• _TASK STATEMENT_: For this task, retype the records below exactly.

[Limb landmark coordinates]
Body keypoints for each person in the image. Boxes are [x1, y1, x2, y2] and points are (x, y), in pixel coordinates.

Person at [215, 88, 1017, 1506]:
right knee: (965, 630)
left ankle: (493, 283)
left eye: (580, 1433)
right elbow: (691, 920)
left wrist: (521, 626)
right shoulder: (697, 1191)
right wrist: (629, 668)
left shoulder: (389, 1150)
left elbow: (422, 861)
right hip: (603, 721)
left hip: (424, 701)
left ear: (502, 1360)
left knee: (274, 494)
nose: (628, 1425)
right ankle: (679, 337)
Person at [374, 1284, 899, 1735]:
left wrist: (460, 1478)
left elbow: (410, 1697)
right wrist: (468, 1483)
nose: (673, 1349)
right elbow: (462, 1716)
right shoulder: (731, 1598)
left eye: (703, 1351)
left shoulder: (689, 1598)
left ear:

• _SOLUTION TO THE EXERCISE_:
Body keypoints for each person in the image. Boxes are [x1, y1, x2, y2] and points are (x, y), in pixel coordinates.

Person at [215, 88, 1017, 1506]:
right knee: (965, 630)
left ankle: (493, 283)
left eye: (580, 1433)
right elbow: (691, 920)
left wrist: (521, 626)
right shoulder: (697, 1191)
right wrist: (629, 668)
left shoulder: (389, 1150)
left elbow: (422, 861)
right hip: (603, 721)
left hip: (424, 701)
left ear: (502, 1360)
left knee: (274, 494)
nose: (628, 1425)
right ankle: (679, 337)
Person at [374, 1284, 899, 1735]:
left wrist: (460, 1478)
left elbow: (410, 1697)
right wrist: (468, 1483)
nose: (673, 1349)
right elbow: (462, 1716)
right shoulder: (731, 1598)
left eye: (703, 1351)
left shoulder: (689, 1598)
left ear:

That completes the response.